Injustiça, outro pre code, mostra um juiz corrupto (Walter Huston) que manda prender por prostituição a mulher (Anita Page) de um chofer de taxi (Phillips Holmes), porque ela acidentalmente tivera acesso ao extrato bancário do magistrado. O juiz depois manda seqüestrar o chofer, até que acontece um final surpreendente, muito bem armado pelo competente W.S. Van Dyke.

Walter Huston e Anita Page em Injustiça

Quando seu contrato expirou em 1933, Anita anunciou seu afastamento das câmeras aos 23 anos de idade. Numa entrevista concedida anos depois ao autor Scott Feinberg, Anita admitiu que a verdadeira causa de sua “aposentadoria” foi o assédio que sofreu por parte de Irving Thalberg. Indignado pela recusa de Anita em ceder aos seus avanços, Thalberg, apoiado por Louis B. Mayer, convenceu os chefes dos outros estúdios a fechar suas portas para a atriz.

Em 1937 Anita casou-se com um oficial da Marinha, Herschel House e só voltaria às telas em 1996, aparecendo em filmes de horror de baixa qualidade. Ela estaria em dificuldades financeiras aos 86 anos de idade ou teve saudade dos seus dias de glória?

6 Responses to “ANITA PAGE”

  1. Fiquei encantado com sua apreciacao da carreira de Anita Page que, com efeito foi um furor no cinema da virada silencioso/falado.
    Mais que tudo, sua paixao pelo cinema me comoveu. Quanmdo estiver no Rio, gostaria de conhece-la. Nao e todo dia que a gente encontra uma tao avida e cognescente procura pela luz que vem das telas, quase uma religiao…

  2. Prezado Canosa. Conheço você de nome, um grande fã e conhecedor profundo de cinema, excelente programador aquí e no exterior. Tenho certeza que nos divertiremos muito relembrando os grandes astros e estrelas do passado, os clássicos, etc. Um forte abraço.
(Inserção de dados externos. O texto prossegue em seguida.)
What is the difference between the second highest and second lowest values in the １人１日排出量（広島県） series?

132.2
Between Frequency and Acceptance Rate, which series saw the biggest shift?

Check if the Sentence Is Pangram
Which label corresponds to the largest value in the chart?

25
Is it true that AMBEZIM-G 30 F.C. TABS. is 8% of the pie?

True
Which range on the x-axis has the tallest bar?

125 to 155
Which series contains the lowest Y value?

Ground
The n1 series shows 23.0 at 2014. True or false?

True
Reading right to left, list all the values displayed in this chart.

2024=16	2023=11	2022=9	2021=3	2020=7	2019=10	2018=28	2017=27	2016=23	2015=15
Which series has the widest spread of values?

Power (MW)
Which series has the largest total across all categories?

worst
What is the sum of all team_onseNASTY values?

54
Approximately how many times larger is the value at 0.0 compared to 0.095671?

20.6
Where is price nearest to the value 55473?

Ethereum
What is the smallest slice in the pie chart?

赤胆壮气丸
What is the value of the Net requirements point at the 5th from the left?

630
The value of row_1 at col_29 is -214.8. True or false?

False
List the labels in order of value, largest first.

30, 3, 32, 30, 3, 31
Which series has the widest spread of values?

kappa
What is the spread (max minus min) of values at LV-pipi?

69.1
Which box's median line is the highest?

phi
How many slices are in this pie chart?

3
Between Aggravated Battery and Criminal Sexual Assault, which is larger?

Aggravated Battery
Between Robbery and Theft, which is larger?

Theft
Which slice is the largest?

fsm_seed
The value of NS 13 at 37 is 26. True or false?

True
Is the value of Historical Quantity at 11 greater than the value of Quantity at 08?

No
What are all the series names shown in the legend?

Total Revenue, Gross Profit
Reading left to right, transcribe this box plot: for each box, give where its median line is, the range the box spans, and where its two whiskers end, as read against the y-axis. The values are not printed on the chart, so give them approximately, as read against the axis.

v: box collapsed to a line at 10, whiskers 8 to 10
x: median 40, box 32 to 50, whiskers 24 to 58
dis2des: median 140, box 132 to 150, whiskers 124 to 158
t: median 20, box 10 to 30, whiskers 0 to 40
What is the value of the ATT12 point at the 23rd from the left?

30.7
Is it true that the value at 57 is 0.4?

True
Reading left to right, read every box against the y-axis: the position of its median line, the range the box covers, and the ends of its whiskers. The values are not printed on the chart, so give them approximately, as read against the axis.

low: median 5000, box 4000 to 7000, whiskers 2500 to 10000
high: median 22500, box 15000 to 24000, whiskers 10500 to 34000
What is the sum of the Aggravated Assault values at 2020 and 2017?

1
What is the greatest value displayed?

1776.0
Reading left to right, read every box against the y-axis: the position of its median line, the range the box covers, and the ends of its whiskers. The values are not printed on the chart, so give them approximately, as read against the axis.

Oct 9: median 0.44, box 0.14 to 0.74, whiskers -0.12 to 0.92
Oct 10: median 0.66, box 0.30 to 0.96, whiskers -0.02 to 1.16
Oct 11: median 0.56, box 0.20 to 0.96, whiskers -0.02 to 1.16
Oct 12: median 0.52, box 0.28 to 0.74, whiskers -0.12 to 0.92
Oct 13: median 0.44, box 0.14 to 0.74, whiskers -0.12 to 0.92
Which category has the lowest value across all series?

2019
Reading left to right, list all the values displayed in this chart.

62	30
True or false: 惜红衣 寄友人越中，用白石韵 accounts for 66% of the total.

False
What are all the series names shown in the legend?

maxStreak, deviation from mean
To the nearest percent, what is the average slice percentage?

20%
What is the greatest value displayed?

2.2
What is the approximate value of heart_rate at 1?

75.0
  3. Eu conheci a Anita Page ha uns 10 anos. Fui na casa dela em South Pasadena quando eu estava trabalhando na minha biografia do Ramon Novarro. Ela tinha sofrido dois derrames, e a memoria estava completamente acabada.
    (foto aqui: http://www.altfg.com/blog/actors/anita-page-allan-ellenberger-part-ii/

    Mas uma pequena correcao no otimo artigo. Essa historia de 10,000 cartas por semana eu duvido que seja verdade. Isso era coisa tipica dos estudios da epoca.

    Outro exemplo: Em 1923, Novarro estava ganhando $1,000 por semana. Um otimo salario (hoje seria uns $20,000 ou por ai). Mas a Metro anunciou que eram $10,000.

    Ate hoje voce vai encontrar a cifra falsa em relatos sobre o ator. (Eu li os contratos dele; foi como vi que a publicidade era so isso — publicidade).

    Quanto ao Thalberg ter forca para fechar as portas dos outros estudios — dificil. Ele nem teve forca para se manter como segundo-em-comando na MGM. Depois do enfarte foi reduzido a produtor “comum” e ainda teve o David O. Selznick como competicao.

    No inicioi dos anos 30, a coisa estava preta para quase todo mundo. E a Anita Page nao era considerada box office.

    Novamente, parabens pelo otimo artigo. E sempre bom ver alguem que curte este pessoal de decadas passadas.

  4. Prezado André. Com relação ao número de cartas recebidas por Anita e à “vingança” de Thalberg, colhí informações na imprensa americana. Mas suas dúvidas são pertinentes: não podemos confiar em tudo que diziam os publicistas dos estúdios nem mesmo no que diziam os artistas nas suas entrevistas.Gostei muito de seu livro sobre Ramon Novarro.Volte sempre.

  5. Amei seu blog, adoro cinema e pesquiso muito divas do cinema classico. Seu blog me ajudou muito. Veja tb o meu trabalho, eu colorizo todas as fotos de divas do cinema classico. Adoraria vc como seguidor. Bjs

  6. Obrigado Malu. Vou dar uma olhada no seu blog.